Republican Gov. Scott Walker has raised $13 million in the most recent three-month reporting period in his effort to retain his seat in , new campaign finance reports showed.
By comparison, Democratic challenger Kathleen Falk received nearly $1 million in contributions, while Milwaukee Mayor Tom Barrett netted $831,000 in the reporting period that ended April 23.
Barrett, Falk and three other Democratic candidates are squaring off in the May 8 recall primary election. Walker, who has token opposition in the GOP primary, will face the Democratic primary winner on June 5.
In addition to raising big bucks, Walker’s campaign noted that it had a total of 125,926 contributions, many of which came from small donors. The campaign said more than 96,000 contributions were $50 or less — about 76 percent of the total contributions.
“We continue to see strong grassroots support for Governor Walker, his bold reforms, and his plans for moving Wisconsin forward,” said Walker spokeswoman Ciara Matthews. “Because of the overwhelming support for the governor, we can continue to speak to voters about how Governor Walker plans to move Wisconsin forward while his Democrat opponents plan to take Wisconsin backwards to higher taxes, record job loss, and massive deficits.”
Walker has taken in $25 million since January 2011, and now has $4.8 million cash on hand.
About two-thirds of the money he has raised this year has come from out of state, according to the Milwaukee Journal Sentinel.
Despite being at a big disadvantage, Barrett and Falk said they were pleased with the fundraising efforts so far.
Barrett, who didn't enter the governor's race until March 30, noted that he raised $750,000 of his $830,000 in the first 25 days of his campaign.
When combined with the nearly $500,000 he already had in the bank, Barrett has had $1.3 million to commit to his campaign for governor. The campaign had $475,500 cash on hand as of April 23 — about 10 percent of what Walker has.
"I am honored and proud to have the support of so people at the grassroots level who share my commitment to ending the political turmoil caused by Scott Walker's ideological civil war," Barrett said in a statement. "As your governor, I will bring our state together, focus on creating jobs, and restore trust in the governor's office."
Barrett also noted that 99 percent of his contributions were from individual donors and that 90 percent were of $100 or less.
Of her contributions so far, Falk said:
“I’m so grateful for the broad coalition of support that I have received from people all across Wisconsin. We have built the big tent of support needed to beat Scott Walker. In an extremely short period of time, we were able to bring people together and raise $1 million dollars because they know I am the only candidate with the backing to beat Scott Walker and end his ‘War on Women.’”

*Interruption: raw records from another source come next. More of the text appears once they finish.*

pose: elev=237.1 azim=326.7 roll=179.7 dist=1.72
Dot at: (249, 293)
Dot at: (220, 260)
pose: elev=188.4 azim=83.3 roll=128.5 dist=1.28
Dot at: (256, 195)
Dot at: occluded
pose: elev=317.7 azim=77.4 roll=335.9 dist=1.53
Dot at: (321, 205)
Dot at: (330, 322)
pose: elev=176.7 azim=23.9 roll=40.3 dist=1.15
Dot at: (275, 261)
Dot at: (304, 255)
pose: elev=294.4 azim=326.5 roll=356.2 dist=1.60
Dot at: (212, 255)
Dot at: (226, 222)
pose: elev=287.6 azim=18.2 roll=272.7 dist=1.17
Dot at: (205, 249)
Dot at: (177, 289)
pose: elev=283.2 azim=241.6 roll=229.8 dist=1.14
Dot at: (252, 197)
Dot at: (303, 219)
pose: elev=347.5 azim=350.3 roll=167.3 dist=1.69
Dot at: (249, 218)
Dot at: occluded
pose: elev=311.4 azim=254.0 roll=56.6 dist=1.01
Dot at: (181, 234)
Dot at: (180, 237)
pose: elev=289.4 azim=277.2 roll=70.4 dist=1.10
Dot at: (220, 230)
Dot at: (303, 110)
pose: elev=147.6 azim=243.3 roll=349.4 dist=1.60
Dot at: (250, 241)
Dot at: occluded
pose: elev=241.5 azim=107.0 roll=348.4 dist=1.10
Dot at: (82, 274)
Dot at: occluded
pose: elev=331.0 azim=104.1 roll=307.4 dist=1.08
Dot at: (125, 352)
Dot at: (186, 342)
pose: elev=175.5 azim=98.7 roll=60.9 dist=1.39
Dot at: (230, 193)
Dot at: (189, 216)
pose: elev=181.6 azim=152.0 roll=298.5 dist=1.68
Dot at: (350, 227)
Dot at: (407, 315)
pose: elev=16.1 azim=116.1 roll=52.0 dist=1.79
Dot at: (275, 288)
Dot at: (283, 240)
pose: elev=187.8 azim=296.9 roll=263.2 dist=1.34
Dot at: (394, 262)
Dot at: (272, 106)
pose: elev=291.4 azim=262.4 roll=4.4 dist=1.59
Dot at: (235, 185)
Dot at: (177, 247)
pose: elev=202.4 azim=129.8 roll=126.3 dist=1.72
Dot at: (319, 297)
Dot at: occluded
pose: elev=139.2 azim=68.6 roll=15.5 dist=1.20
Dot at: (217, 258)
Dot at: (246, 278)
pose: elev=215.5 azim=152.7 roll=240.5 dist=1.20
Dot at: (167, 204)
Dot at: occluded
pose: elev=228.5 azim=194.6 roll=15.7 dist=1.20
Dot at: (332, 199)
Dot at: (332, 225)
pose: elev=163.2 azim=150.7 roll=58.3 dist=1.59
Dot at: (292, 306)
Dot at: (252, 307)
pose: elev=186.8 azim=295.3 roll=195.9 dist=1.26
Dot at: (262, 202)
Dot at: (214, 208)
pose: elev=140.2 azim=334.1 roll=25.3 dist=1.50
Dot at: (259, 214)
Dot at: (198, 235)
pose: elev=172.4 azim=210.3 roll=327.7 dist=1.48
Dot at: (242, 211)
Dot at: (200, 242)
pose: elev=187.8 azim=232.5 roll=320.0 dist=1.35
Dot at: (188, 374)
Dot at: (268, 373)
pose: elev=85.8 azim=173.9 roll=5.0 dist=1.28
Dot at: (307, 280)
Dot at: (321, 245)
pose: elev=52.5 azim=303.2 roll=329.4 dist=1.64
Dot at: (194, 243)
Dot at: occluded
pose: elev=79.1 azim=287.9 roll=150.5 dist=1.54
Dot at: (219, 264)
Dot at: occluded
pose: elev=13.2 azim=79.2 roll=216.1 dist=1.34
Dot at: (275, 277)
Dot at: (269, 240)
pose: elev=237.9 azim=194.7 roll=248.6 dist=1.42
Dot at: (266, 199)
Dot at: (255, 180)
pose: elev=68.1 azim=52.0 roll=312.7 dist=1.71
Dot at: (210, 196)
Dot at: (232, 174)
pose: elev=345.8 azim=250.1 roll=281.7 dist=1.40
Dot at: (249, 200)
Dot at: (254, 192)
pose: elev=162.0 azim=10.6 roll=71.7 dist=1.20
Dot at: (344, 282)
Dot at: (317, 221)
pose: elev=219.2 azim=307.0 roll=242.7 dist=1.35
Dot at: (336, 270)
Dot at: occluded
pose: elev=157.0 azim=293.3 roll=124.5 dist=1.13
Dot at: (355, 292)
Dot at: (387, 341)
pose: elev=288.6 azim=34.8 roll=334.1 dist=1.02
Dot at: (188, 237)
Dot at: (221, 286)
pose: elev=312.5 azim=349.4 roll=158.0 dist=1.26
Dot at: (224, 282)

She had $118,000 cash on hand as of April 23 and also blasted the huge amounts raised by Walker.
"He raised $13 million from across the country because he’s delivered an extreme agenda that isn’t our Wisconsin values, and I’m proud to stand with the nearly one million people who have signed a recall petition to remove him from office," she said in a statement.
Two other candidates in the Democratic primary raised significantly smaller amounts, according to the Journal Sentinel.
Secretary of State Doug La Follette raised $118,000, but $112,000 of that was from his own money. State Sen. Kathleen Vinehout raised $44,000.
Republican Lt. Gov. Rebecca Kleefisch, who does not have a primary challenger, raised more than $540,000 during this election cycle.
Her campaign said 84 percent of the contributions are from Wisconsin donors, and more than More than 89 percent of the campaign's donations come from individuals who contributed $100 or less.